# Local Retrofit Job on Cruze RS



## streetracinazian (Dec 1, 2011)

I'll post up pics on here of how it comes out!
guy just wanted something standard and nothing crazy though



Here it is!


Features:
ALL blacked out housing
Anodized red shroud
Blacklight UV halo
Custom LED lighting
Red demon eye




Uploaded with ImageShack.us




Uploaded with ImageShack.us




Uploaded with ImageShack.us




Uploaded with ImageShack.us




Uploaded with ImageShack.us


----------



## streetracinazian (Dec 1, 2011)

boo ya!


----------



## getblended (Jun 15, 2011)

sorry to the owner but that is Fugly.

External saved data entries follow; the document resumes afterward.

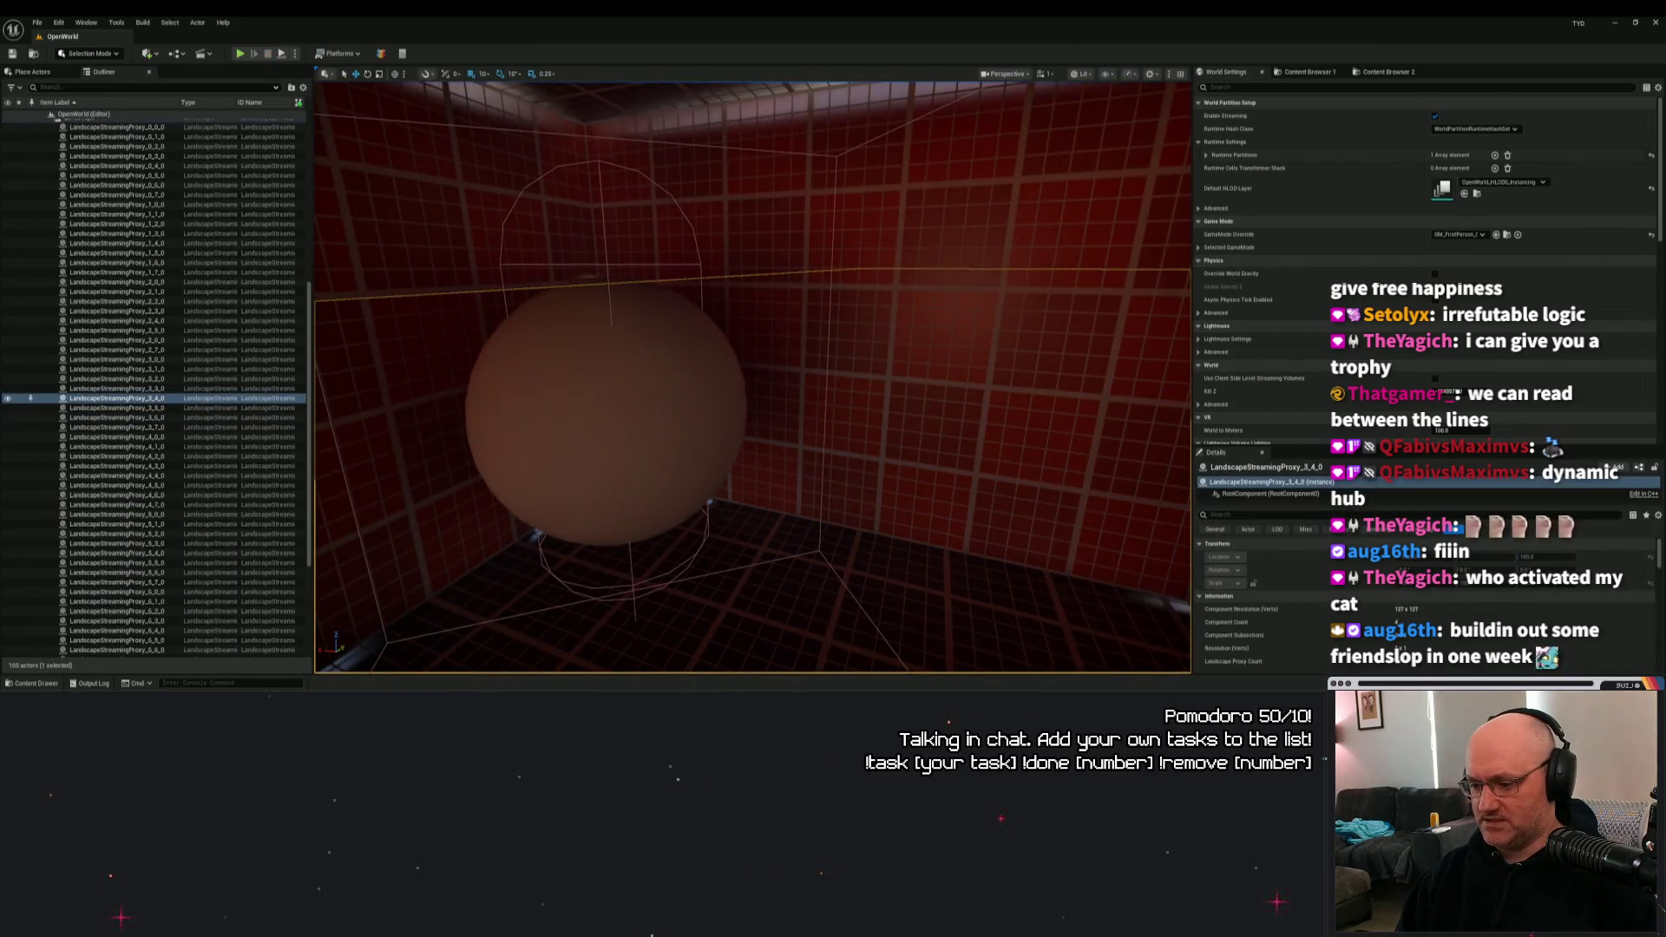
key("alt+Tab")
left_click_drag(855, 650, 807, 564)
Fly the viewport camera toward the DemoMap's cylinder and ramps
left_click_drag(698, 491, 677, 472)
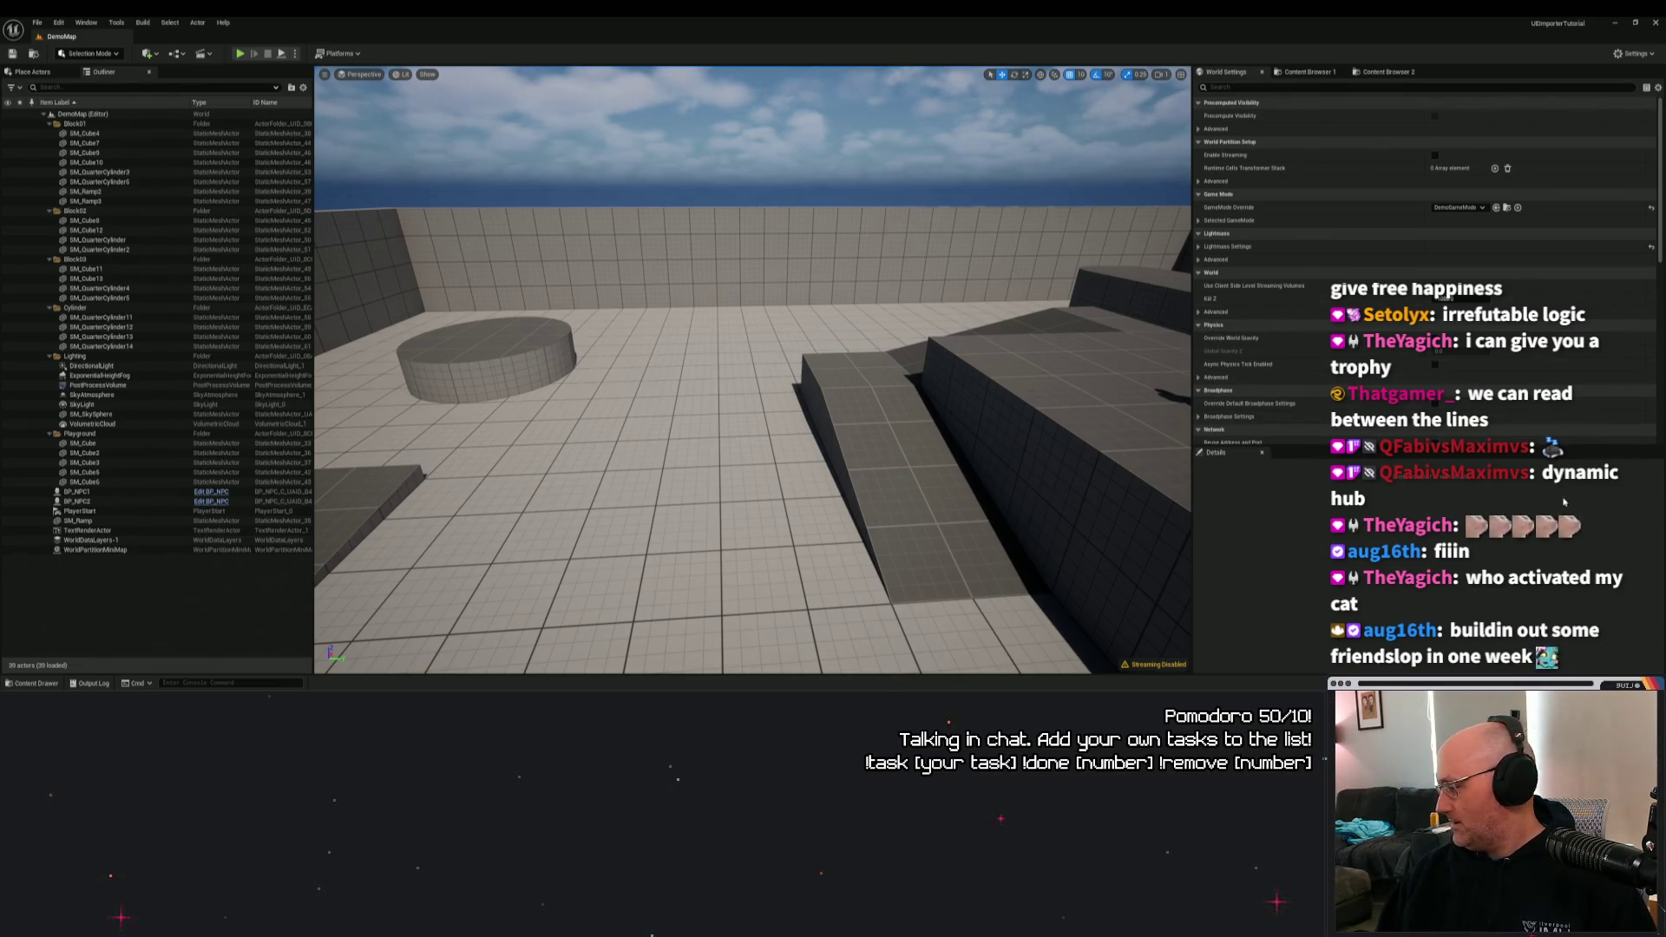
Review the tutorial's WBP_Dialogue event graph and WBP_HUD layout, then minimize both tutorial windows
mouse_move(623, 438)
left_mouse_down()
mouse_move(612, 347)
mouse_move(618, 434)
mouse_move(555, 416)
mouse_move(555, 432)
left_mouse_up()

I'll never understand why people will do things just because they can. I'd of paid him/her not to do that to their car.


----------



## Dpedraza (Oct 24, 2011)

Need day pics those are dark


----------



## CHUV (Jun 25, 2011)

getblended said:


> sorry to the owner but that is Fugly. I'll never understand why people will do things just because they can. I'd of paid him/her not to do that to their car.


Agreed.....


----------



## SeanM402 (Aug 8, 2011)

getblended said:


> sorry to the owner but that is Fugly. I'll never understand why people will do things just because they can. I'd of paid him/her not to do that to their car.


Why is it fugly?


----------



## Aeroscout977 (Nov 25, 2010)

SeanM402 said:


> Why is it fugly?


Because just saying "I don't like it" is to easy.


----------



## limited360 (May 6, 2011)

If I didn't just buy a project car the cruze would be coming to visit you soon.


----------



## Dpedraza (Oct 24, 2011)

You should set up a Flickr acct or something with retrofits tht you've done so people can see them.


----------



## Wyre (Jul 23, 2011)

HIDs done properly. Not sure that I like the blacked out housings... but, overall quite nicely done.

How is the cutoff?


----------



## Dpedraza (Oct 24, 2011)

SamE as any mini retrofit


----------